Cancer Research UK is urging a solution to the impasse over the advanced prostate cancer drug abiraterone, which has been turned down by NICE.

Following a preliminary review, NICE has ruled that although abiraterone is clinically effective, it is not good value for money for the NHS at the price set by the manufacturer, Janssen.

Professor Peter Johnson, Cancer Research UK's chief clinician, said: “This decision makes no sense. Since it became available in the UK, abiraterone has been one of the most requested treatments from the Cancer Drugs Fund. This is because patients and doctors value the extra months of life it can give if prostate cancer has come back after chemotherapy.

“We need to find a way for it to be routinely available through the NHS. At the moment it is too expensive and NICE must find a better way to ensure drugs that are already working for patients get approved.”

There are very few treatment options for men with advanced prostate cancer.
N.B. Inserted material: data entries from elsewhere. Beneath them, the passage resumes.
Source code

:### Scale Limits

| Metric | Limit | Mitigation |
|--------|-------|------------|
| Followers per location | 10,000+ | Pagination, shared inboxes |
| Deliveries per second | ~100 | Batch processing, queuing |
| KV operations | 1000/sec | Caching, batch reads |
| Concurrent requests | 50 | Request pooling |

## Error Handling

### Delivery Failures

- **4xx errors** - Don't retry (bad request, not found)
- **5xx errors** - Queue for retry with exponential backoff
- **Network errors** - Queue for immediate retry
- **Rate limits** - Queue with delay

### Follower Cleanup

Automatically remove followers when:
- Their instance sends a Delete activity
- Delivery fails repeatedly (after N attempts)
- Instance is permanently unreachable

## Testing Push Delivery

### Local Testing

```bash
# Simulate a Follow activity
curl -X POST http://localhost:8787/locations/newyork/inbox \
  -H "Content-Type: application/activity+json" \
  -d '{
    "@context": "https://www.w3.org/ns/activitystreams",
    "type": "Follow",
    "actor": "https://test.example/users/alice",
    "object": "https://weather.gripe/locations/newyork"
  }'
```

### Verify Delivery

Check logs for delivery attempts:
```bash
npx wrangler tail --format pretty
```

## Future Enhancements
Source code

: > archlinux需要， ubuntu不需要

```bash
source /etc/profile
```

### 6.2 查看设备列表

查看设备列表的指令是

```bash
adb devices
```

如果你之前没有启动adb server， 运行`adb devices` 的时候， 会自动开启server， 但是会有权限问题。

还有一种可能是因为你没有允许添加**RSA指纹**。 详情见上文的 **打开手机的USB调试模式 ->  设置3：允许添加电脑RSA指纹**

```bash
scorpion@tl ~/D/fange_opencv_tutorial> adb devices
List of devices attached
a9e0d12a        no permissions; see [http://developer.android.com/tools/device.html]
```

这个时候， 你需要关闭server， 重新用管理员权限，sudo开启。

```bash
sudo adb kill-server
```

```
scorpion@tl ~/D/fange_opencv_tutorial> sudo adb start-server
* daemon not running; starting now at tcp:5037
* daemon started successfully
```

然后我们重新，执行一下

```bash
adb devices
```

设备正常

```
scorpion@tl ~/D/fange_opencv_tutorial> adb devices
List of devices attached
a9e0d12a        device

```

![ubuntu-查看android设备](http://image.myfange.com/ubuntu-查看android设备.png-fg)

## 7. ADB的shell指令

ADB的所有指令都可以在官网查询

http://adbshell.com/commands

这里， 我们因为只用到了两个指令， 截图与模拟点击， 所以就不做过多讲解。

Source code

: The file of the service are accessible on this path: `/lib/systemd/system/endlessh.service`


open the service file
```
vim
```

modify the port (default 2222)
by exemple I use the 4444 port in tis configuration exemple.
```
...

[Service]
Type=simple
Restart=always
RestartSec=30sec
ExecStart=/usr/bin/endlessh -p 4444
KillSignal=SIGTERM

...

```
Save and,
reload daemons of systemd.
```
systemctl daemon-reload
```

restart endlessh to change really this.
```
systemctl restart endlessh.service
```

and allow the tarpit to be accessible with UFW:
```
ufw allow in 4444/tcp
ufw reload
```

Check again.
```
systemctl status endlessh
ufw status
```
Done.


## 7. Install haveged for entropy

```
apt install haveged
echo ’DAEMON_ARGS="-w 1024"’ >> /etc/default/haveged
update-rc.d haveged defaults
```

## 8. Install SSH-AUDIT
Only one other drug is available on the NHS that has been shown to prolong survival but it has more severe side effects than abiraterone and is effective in fewer men.

If Janssen and NICE cannot agree a better discount scheme, abiraterone will only be available through the Cancer Drugs Fund in England. But the Fund is only available until 2014 and doesn’t apply to Wales, Scotland and Northern Ireland.

As well as abiraterone being too expensive, NICE considered the cost-effectiveness of the drug using their usual criteria –the total number of men who would benefit and the cost posed by the manufacturer. But this decision should have only considered men who have the drug after chemotherapy.

Because fewer than 7,000 men would be given abiraterone after chemotherapy, the drug should have been judged according to NICE’s end of life drugs criteria. Under these criteria, the cost-effectiveness of abiraterone may have been seen differently.

Professor Johnson continued: “Not only have NICE rejected an effective drug, they’ve also used the wrong criteria to judge its cost effectiveness. If they looked carefully at how many men would benefit, the overall cost could be more manageable than NICE’s initial calculations indicated.”

As well as benefiting patients, a positive ruling from NICE will benefit Cancer Research UK. The charity helped discover abiraterone and will receive royalties as a result of it being used in the clinic. These royalties will then be reinvested in further vital cancer research.

Dr Harpal Kumar, chief executive at Cancer Research UK, said: “We’re hugely frustrated that NICE felt the drug wasn’t good value for money. Generous public donations to Cancer Research UK and other organisations paid for the initial development of the drug and we feel extremely let down that the drug’s manufacturer couldn’t offer NICE a price they could agree on.

“NICE should take another look at the way they have reviewed the cost effectiveness of abiraterone. We hope this, and a revised offer from the manufacturer, will result in the drug being available to patients who desperately need it.”